Ко всему этому, в Хасав-Юртовской тюрьме было отвратительное питание, часто давали в эту жару вонючую кислую капусту, ржавые кильки или зеленовато-синие сельди, после которых от жажды начиналась настоящая пытка, и знающие остерегались есть подобное. Но что самое страшное — был практически несъедобным хлеб, то есть так называемая зэками «святая пайка», которая многим узникам ГУЛАГа спасла жизнь.

В этой тюрьме из-за серо-черного мокрого, кислого хлеба тюремной спецвыпечки, в буханках которого мы чего только не находили (гайки, каменный уголь, гвозди, веревки, и пару раз даже дохлых мышей), тюрьма «упала» — то есть объявила голодовку, выдвинув свои законные требования и вызывая прокурора по надзору.

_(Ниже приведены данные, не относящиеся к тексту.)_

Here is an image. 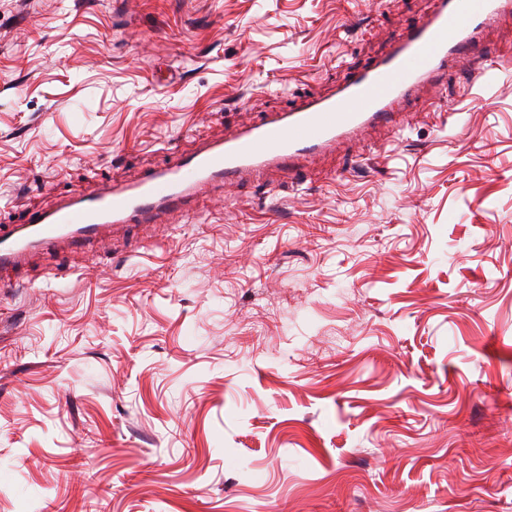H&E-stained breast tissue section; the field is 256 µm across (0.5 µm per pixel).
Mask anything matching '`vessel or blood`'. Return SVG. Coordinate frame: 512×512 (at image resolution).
Segmentation results:
<instances>
[{"instance_id": "1", "label": "vessel or blood", "mask_w": 512, "mask_h": 512, "mask_svg": "<svg viewBox=\"0 0 512 512\" xmlns=\"http://www.w3.org/2000/svg\"><path fill=\"white\" fill-rule=\"evenodd\" d=\"M511 12L512 0H437L381 56L345 66L329 94L269 113L192 152H172L166 164L142 170L132 182L29 211L20 223L0 229V268L20 267L36 252L92 246L116 225L163 223L207 188L262 180L272 170L297 177L303 162L366 129L401 130L400 106L422 87L442 85L457 65H470L473 80L486 79L480 37Z\"/></svg>"}]
</instances>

Весь красный от бешенства, с глазами, вылезшими из орбит и с пеной у рта, хозяин тюрьмы Амирханов в окружении оперов и режимников бегал по камерам, орал, пугая и увещевая, лишь бы тюрьма сняла голодовку. Шел второй ее день. На третий же, если баланда возвращалась обратно нетронутой, ставилось в известность МВД, вызывался прокурор по надзору и назначалась комиссия из МВД, что могло кончиться снятием начальника с должности, тем более, если требования были законными и убедительными.

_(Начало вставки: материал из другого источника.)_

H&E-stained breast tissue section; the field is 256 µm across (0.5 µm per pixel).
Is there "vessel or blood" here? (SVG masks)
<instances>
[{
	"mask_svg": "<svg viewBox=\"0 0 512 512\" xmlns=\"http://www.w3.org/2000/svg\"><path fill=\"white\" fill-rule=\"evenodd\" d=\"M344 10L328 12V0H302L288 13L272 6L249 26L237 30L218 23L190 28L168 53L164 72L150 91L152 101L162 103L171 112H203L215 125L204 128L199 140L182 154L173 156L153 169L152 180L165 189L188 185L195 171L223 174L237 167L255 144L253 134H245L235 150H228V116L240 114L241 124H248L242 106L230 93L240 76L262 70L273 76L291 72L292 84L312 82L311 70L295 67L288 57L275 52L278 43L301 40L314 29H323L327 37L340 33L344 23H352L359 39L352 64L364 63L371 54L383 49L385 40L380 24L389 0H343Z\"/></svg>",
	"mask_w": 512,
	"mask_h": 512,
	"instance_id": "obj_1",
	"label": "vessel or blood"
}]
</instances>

Но после этого всегда наказывали и зачинщиков зэковских возмущений: когда уходила комиссия и все затихало, осуждали к «крытой», то есть к тюремному режиму, или меняли режим на более строгий, и всегда «лепили на дело полосу». То есть на конверте с запечатанным «личным делом» осужденного, где была наклеена фотография и написаны дата рождения, имя, фамилия, отчество, статья, срок, начало срока, конец срока, наискось из угла в угол красовалась синяя или красная полоса, что обозначало: склонен к побегу — или к нападению на конвой. А это значит, что каждый новый конвой в автозэке, «столыпине», на пересылках будет встречать и провожать вас дубинками и пинками сапог под издевательское: «Что, спортсмен? Ничего, сейчас здоровье отрихтуем — и ползать не сможешь!». К тому же и по прибытию в зону надо будет через каждые три часа ходить на вахту отмечаться, а если вдруг ночью приспичит в туалет, и тут проверка некстати, то утром можно собираться на 15 суток ШИЗО.